• EXERCISE INSTRUCTIONS
Would you copy the entries that follow exactly, leaving out every picture?

• DATA FOR REVIEW

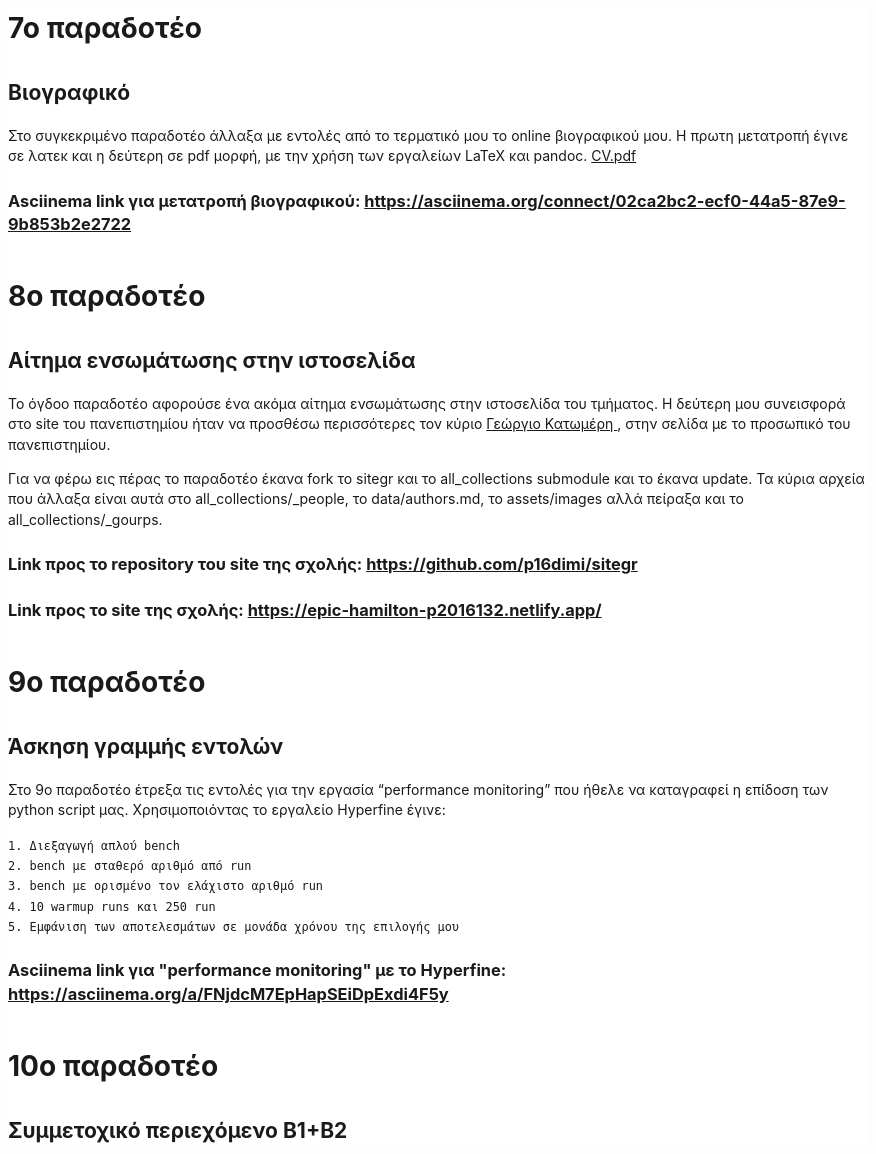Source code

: 
# 7ο παραδοτέο
## Βιογραφικό

Στο συγκεκριμένο παραδοτέο άλλαξα με εντολές από το τερματικό μου το online βιογραφικού μου. Η πρωτη μετατροπή έγινε σε λατεκ και η δεύτερη σε pdf μορφή, με την χρήση των εργαλείων LaTeX και pandoc. 
[CV.pdf](https://github.com/p16dimi/sw/files/9679663/CV.pdf)
### Asciinema link για μετατροπή βιογραφικού: https://asciinema.org/connect/02ca2bc2-ecf0-44a5-87e9-9b853b2e2722

# 8ο παραδοτέο
## Αίτημα ενσωμάτωσης στην ιστοσελίδα

Το όγδοο παραδοτέο αφορούσε ένα ακόμα αίτημα ενσωμάτωσης στην ιστοσελίδα του τμήματος. Η δεύτερη μου συνεισφορά στο site του πανεπιστημίου ήταν να προσθέσω περισσότερες τον κύριο [Γεώργιο Κατωμέρη ](https://di.ionio.gr/gr/department/staff/575-katomeris/), στην σελίδα με το προσωπικό του πανεπιστημίου. 

Για να φέρω εις πέρας το παραδοτέο έκανα fork το sitegr και το all_collections submodule και το έκανα update. Τα κύρια αρχεία που άλλαξα είναι αυτά στο all_collections/_people, το data/authors.md, το assets/images αλλά πείραξα και το all_collections/_gourps.

### Link προς το repository του site της σχολής: https://github.com/p16dimi/sitegr
### Link προς το site της σχολής: https://epic-hamilton-p2016132.netlify.app/

# 9ο παραδοτέο
## Άσκηση γραμμής εντολών

Στο 9ο παραδοτέο έτρεξα τις εντολές για την εργασία “performance monitoring” που ήθελε να καταγραφεί η επίδοση των python script μας. Χρησιμοποιόντας το εργαλείο Hyperfine έγινε:

    1. Διεξαγωγή απλού bench 
    2. bench με σταθερό αριθμό από run
    3. bench με ορισμένο τον ελάχιστο αριθμό run
    4. 10 warmup runs και 250 run 
    5. Εμφάνιση των αποτελεσμάτων σε μονάδα χρόνου της επιλογής μου

### Asciinema link για "performance monitoring" με το Hyperfine: https://asciinema.org/a/FNjdcM7EpHapSEiDpExdi4F5y

# 10ο παραδοτέο
## Συμμετοχικό περιεχόμενο B1+B2
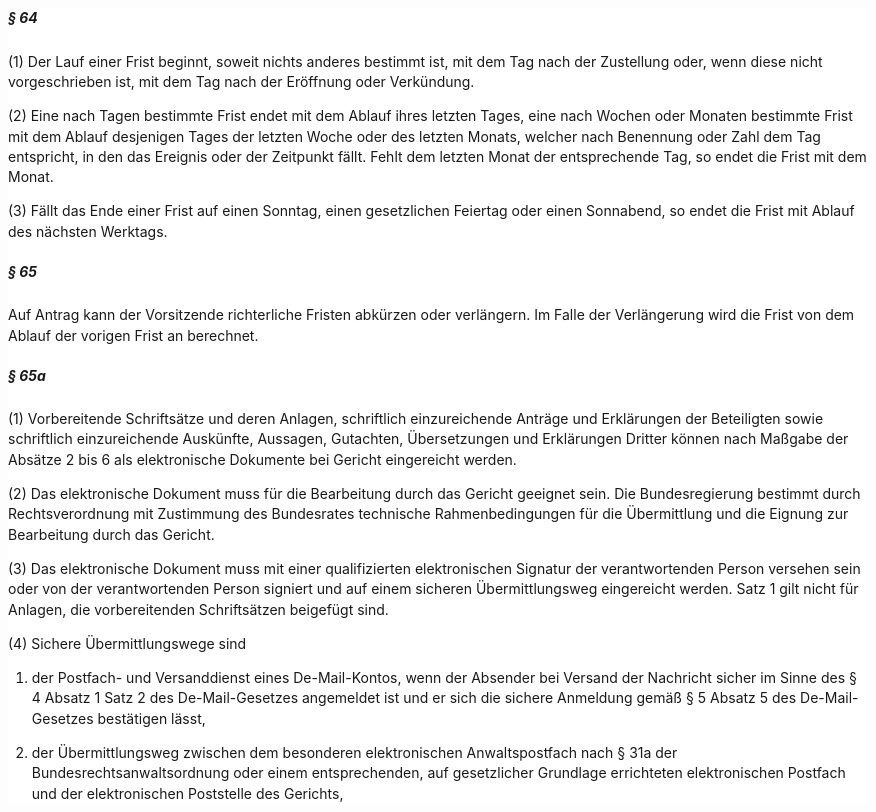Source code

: 
##### § 64

(1) Der Lauf einer Frist beginnt, soweit nichts anderes bestimmt ist,
mit dem Tag nach der Zustellung oder, wenn diese nicht vorgeschrieben
ist, mit dem Tag nach der Eröffnung oder Verkündung.

(2) Eine nach Tagen bestimmte Frist endet mit dem Ablauf ihres letzten
Tages, eine nach Wochen oder Monaten bestimmte Frist mit dem Ablauf
desjenigen Tages der letzten Woche oder des letzten Monats, welcher
nach Benennung oder Zahl dem Tag entspricht, in den das Ereignis oder
der Zeitpunkt fällt. Fehlt dem letzten Monat der entsprechende Tag, so
endet die Frist mit dem Monat.

(3) Fällt das Ende einer Frist auf einen Sonntag, einen gesetzlichen
Feiertag oder einen Sonnabend, so endet die Frist mit Ablauf des
nächsten Werktags.


##### § 65

Auf Antrag kann der Vorsitzende richterliche Fristen abkürzen oder
verlängern. Im Falle der Verlängerung wird die Frist von dem Ablauf
der vorigen Frist an berechnet.


##### § 65a

(1) Vorbereitende Schriftsätze und deren Anlagen, schriftlich
einzureichende Anträge und Erklärungen der Beteiligten sowie
schriftlich einzureichende Auskünfte, Aussagen, Gutachten,
Übersetzungen und Erklärungen Dritter können nach Maßgabe der Absätze
2 bis 6 als elektronische Dokumente bei Gericht eingereicht werden.

(2) Das elektronische Dokument muss für die Bearbeitung durch das
Gericht geeignet sein. Die Bundesregierung bestimmt durch
Rechtsverordnung mit Zustimmung des Bundesrates technische
Rahmenbedingungen für die Übermittlung und die Eignung zur Bearbeitung
durch das Gericht.

(3) Das elektronische Dokument muss mit einer qualifizierten
elektronischen Signatur der verantwortenden Person versehen sein oder
von der verantwortenden Person signiert und auf einem sicheren
Übermittlungsweg eingereicht werden. Satz 1 gilt nicht für Anlagen,
die vorbereitenden Schriftsätzen beigefügt sind.

(4) Sichere Übermittlungswege sind

1.  der Postfach- und Versanddienst eines De-Mail-Kontos, wenn der
    Absender bei Versand der Nachricht sicher im Sinne des § 4 Absatz 1
    Satz 2 des De-Mail-Gesetzes angemeldet ist und er sich die sichere
    Anmeldung gemäß § 5 Absatz 5 des De-Mail-Gesetzes bestätigen lässt,


2.  der Übermittlungsweg zwischen dem besonderen elektronischen
    Anwaltspostfach nach § 31a der Bundesrechtsanwaltsordnung oder einem
    entsprechenden, auf gesetzlicher Grundlage errichteten elektronischen
    Postfach und der elektronischen Poststelle des Gerichts,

• EXERCISE RESULT
Source code

: 
# 7ο παραδοτέο
## Βιογραφικό

Στο συγκεκριμένο παραδοτέο άλλαξα με εντολές από το τερματικό μου το online βιογραφικού μου. Η πρωτη μετατροπή έγινε σε λατεκ και η δεύτερη σε pdf μορφή, με την χρήση των εργαλείων LaTeX και pandoc. 
[CV.pdf](https://github.com/p16dimi/sw/files/9679663/CV.pdf)
### Asciinema link για μετατροπή βιογραφικού: https://asciinema.org/connect/02ca2bc2-ecf0-44a5-87e9-9b853b2e2722

# 8ο παραδοτέο
## Αίτημα ενσωμάτωσης στην ιστοσελίδα

Το όγδοο παραδοτέο αφορούσε ένα ακόμα αίτημα ενσωμάτωσης στην ιστοσελίδα του τμήματος. Η δεύτερη μου συνεισφορά στο site του πανεπιστημίου ήταν να προσθέσω περισσότερες τον κύριο [Γεώργιο Κατωμέρη ](https://di.ionio.gr/gr/department/staff/575-katomeris/), στην σελίδα με το προσωπικό του πανεπιστημίου. 

Για να φέρω εις πέρας το παραδοτέο έκανα fork το sitegr και το all_collections submodule και το έκανα update. Τα κύρια αρχεία που άλλαξα είναι αυτά στο all_collections/_people, το data/authors.md, το assets/images αλλά πείραξα και το all_collections/_gourps.

### Link προς το repository του site της σχολής: https://github.com/p16dimi/sitegr
### Link προς το site της σχολής: https://epic-hamilton-p2016132.netlify.app/

# 9ο παραδοτέο
## Άσκηση γραμμής εντολών

Στο 9ο παραδοτέο έτρεξα τις εντολές για την εργασία “performance monitoring” που ήθελε να καταγραφεί η επίδοση των python script μας. Χρησιμοποιόντας το εργαλείο Hyperfine έγινε:

    1. Διεξαγωγή απλού bench 
    2. bench με σταθερό αριθμό από run
    3. bench με ορισμένο τον ελάχιστο αριθμό run
    4. 10 warmup runs και 250 run 
    5. Εμφάνιση των αποτελεσμάτων σε μονάδα χρόνου της επιλογής μου

### Asciinema link για "performance monitoring" με το Hyperfine: https://asciinema.org/a/FNjdcM7EpHapSEiDpExdi4F5y

# 10ο παραδοτέο
## Συμμετοχικό περιεχόμενο B1+B2
Source code

: 
##### § 64

(1) Der Lauf einer Frist beginnt, soweit nichts anderes bestimmt ist,
mit dem Tag nach der Zustellung oder, wenn diese nicht vorgeschrieben
ist, mit dem Tag nach der Eröffnung oder Verkündung.

(2) Eine nach Tagen bestimmte Frist endet mit dem Ablauf ihres letzten
Tages, eine nach Wochen oder Monaten bestimmte Frist mit dem Ablauf
desjenigen Tages der letzten Woche oder des letzten Monats, welcher
nach Benennung oder Zahl dem Tag entspricht, in den das Ereignis oder
der Zeitpunkt fällt. Fehlt dem letzten Monat der entsprechende Tag, so
endet die Frist mit dem Monat.

(3) Fällt das Ende einer Frist auf einen Sonntag, einen gesetzlichen
Feiertag oder einen Sonnabend, so endet die Frist mit Ablauf des
nächsten Werktags.


##### § 65

Auf Antrag kann der Vorsitzende richterliche Fristen abkürzen oder
verlängern. Im Falle der Verlängerung wird die Frist von dem Ablauf
der vorigen Frist an berechnet.


##### § 65a

(1) Vorbereitende Schriftsätze und deren Anlagen, schriftlich
einzureichende Anträge und Erklärungen der Beteiligten sowie
schriftlich einzureichende Auskünfte, Aussagen, Gutachten,
Übersetzungen und Erklärungen Dritter können nach Maßgabe der Absätze
2 bis 6 als elektronische Dokumente bei Gericht eingereicht werden.

(2) Das elektronische Dokument muss für die Bearbeitung durch das
Gericht geeignet sein. Die Bundesregierung bestimmt durch
Rechtsverordnung mit Zustimmung des Bundesrates technische
Rahmenbedingungen für die Übermittlung und die Eignung zur Bearbeitung
durch das Gericht.

(3) Das elektronische Dokument muss mit einer qualifizierten
elektronischen Signatur der verantwortenden Person versehen sein oder
von der verantwortenden Person signiert und auf einem sicheren
Übermittlungsweg eingereicht werden. Satz 1 gilt nicht für Anlagen,
die vorbereitenden Schriftsätzen beigefügt sind.

(4) Sichere Übermittlungswege sind

1.  der Postfach- und Versanddienst eines De-Mail-Kontos, wenn der
    Absender bei Versand der Nachricht sicher im Sinne des § 4 Absatz 1
    Satz 2 des De-Mail-Gesetzes angemeldet ist und er sich die sichere
    Anmeldung gemäß § 5 Absatz 5 des De-Mail-Gesetzes bestätigen lässt,


2.  der Übermittlungsweg zwischen dem besonderen elektronischen
    Anwaltspostfach nach § 31a der Bundesrechtsanwaltsordnung oder einem
    entsprechenden, auf gesetzlicher Grundlage errichteten elektronischen
    Postfach und der elektronischen Poststelle des Gerichts,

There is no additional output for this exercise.